Il 6 agosto di settant’anni fa la Germania nazista assassinò nel campo di sterminio di Treblinka, assieme ai ragazzi del suo orfanotrofio, il pedagogista, scrittore e medico polacco Janusz Korczak. Ha scritto Erri De Luca: «Passai per via Krochmalna, dove abitavano i Singer, e per via Sliska, dove c’era l’orfanotrofio diretto da Janus Kortzhak, che s’incamminò coi suoi centonovantadue bambini allineati verso i vagoni aperti della Umschlagplatz. Se riferiti a persone, i numeri vanno scritti per me in lettere. Le cifre vanno bene per ogni contabilità, tranne che per le vite umane. Per loro ci vogliono le lettere: centonovantadue bambini. Con quella schiera disciplinata e muta Kortzhak entrò nudo nei tre recinti concentrici del campo di Treblinka fino agli stanzoni dell’asfissia» (Il torto del soldato, 2012).
Janusz Korczak, nome d’arte di Henryk Goldszmit, figlio di un’agiata famiglia di origine ebrea ben integrata a Varsavia, non è una figura di primissimo piano nella storia delle idee pedagogiche. È abbastanza inusuale trovare il suo nome nei normali corsi di pedagogia previsti per i futuri docenti. Eppure il suo contributo etico e teorico alle scienze dell’educazione è tutt’altro che trascurabile. Fu un ribelle sin da piccolo. Poco più che trentenne, sopportando male la suddivisione in classi e il fatto di essere nato ricco, fondò uno dei primi orfanotrofi per bambini ebrei. Questo intenso progetto educativo lo accompagnò per tutta la vita, fin dentro il ghetto di Varsavia. Korczak era profondamente convinto del diritto all’esistenza e al rispetto del bambino in quanto tale, tanto che proprio a lui si deve il primo spunto all’idea dei «Diritti del bambino». Ha annotato Pierre Frackowiak, pedagogo francese, commentando Il diritto del bambino al rispetto, un testo del 1929: «La sua opera letteraria e pedagogica, la sua azione di precursore negli orfanotrofi di Varsavia tra le due guerre mondiali, la sua attività di insegnante e di formatore, la sua costante militanza sin dall’inizio del XX secolo sui giornali, alla radio, fin dentro l’inferno del ghetto, hanno fatto sì che fosse considerato come padre spirituale dei diritti del bambino, associando volentieri il suo nome a quelli di M. Deraismes, di cultura massonica, di F. Buisson, di cultura protestante, e di M. Montessori, di cultura cattolica». Ciononostante Korczak non fu per nulla un anticipatore di certo permissivismo che sarebbe nato nel dopoguerra, con epicentro gli Stati Uniti. Al contrario, era molto esigente. A lui si devono taluni dispositivi pedagogici di grande efficacia, vòlti a sospendere e mitigare i propri impulsi aggressivi, quale la buca delle lettere in cui infilare domande e rimostranze: un invito alla scrittura come atto cosciente per non soccombere agli istinti distruttivi, che pure appartengono alla natura umana.

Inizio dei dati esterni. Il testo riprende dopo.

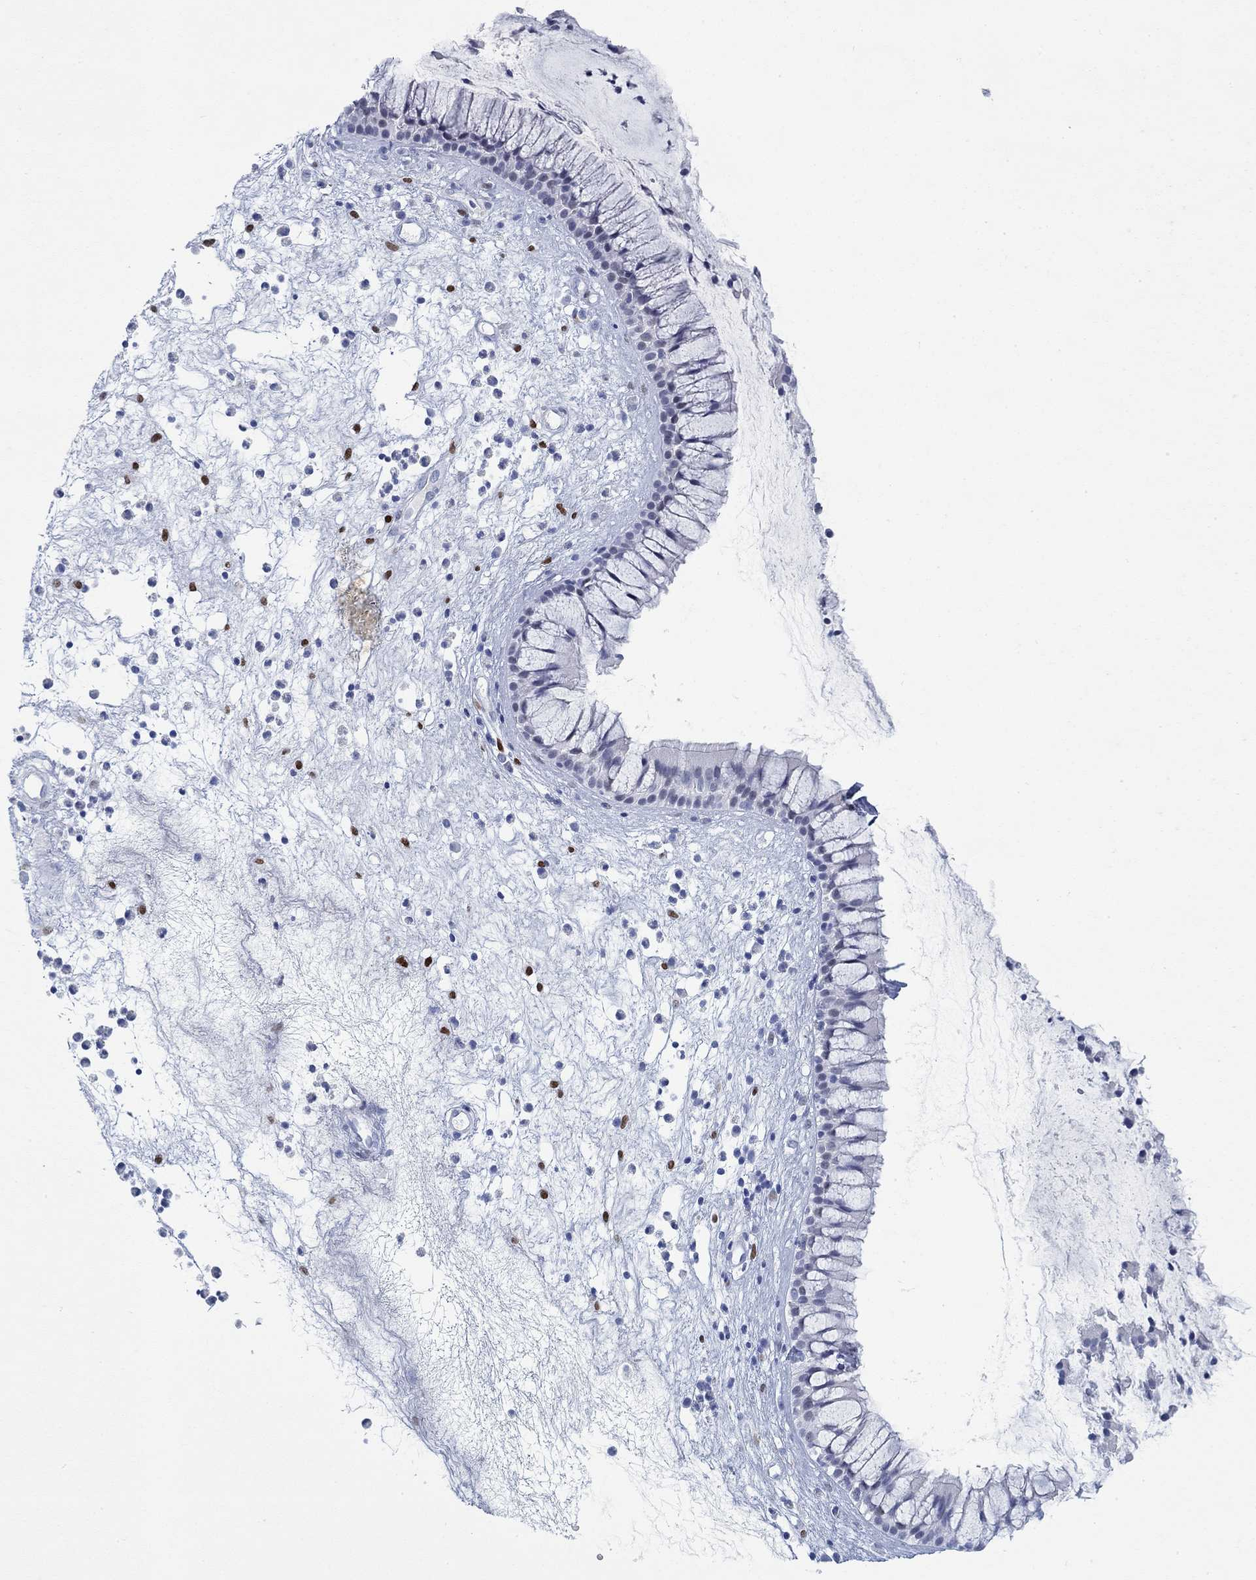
{"staining": {"intensity": "negative", "quantity": "none", "location": "none"}, "tissue": "nasopharynx", "cell_type": "Respiratory epithelial cells", "image_type": "normal", "snomed": [{"axis": "morphology", "description": "Normal tissue, NOS"}, {"axis": "topography", "description": "Nasopharynx"}], "caption": "IHC image of benign human nasopharynx stained for a protein (brown), which demonstrates no staining in respiratory epithelial cells.", "gene": "PAX9", "patient": {"sex": "male", "age": 77}}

All’apertura di un nuovo anno scolastico, credo che sia importante rivolgere la propria attenzione a figure come quella di Janusz Korczak, che ci rammentano che Educare non è un’azione che può essere banalizzata, né lasciata nelle mani dei mercati o dei moderni stregoni, che coi loro filtri miracolosi «guarirebbero» ogni piccola deviazione dai comportamenti voluti: perché i bambini non sono marchingegni da telecomandare a piacere, secondo la propria fretta insofferente; né, tanto meno, possono essere consegnati alle leggi dell’economia e della produttività, che sempre più chiedono selvagge e precoci selezioni. L’educazione è un percorso lungo, faticoso, senza scorciatoie, che richiede coerenza e scelte meditate. La scuola, insomma, deve riappropriarsi delle sue lentezze e delle sue essenzialità, nel totale rispetto dei bambini e dei giovani che la frequentano. Contro i sempre più frequenti appelli alla selezione precoce e all’imbottigliamento dei cervelli – le famose teste ben piene – è necessario tornare a una scuola che educhi e formi, prima di valutare per lo più a naso. Anche per questi numeri, insomma, ci vogliono le lettere.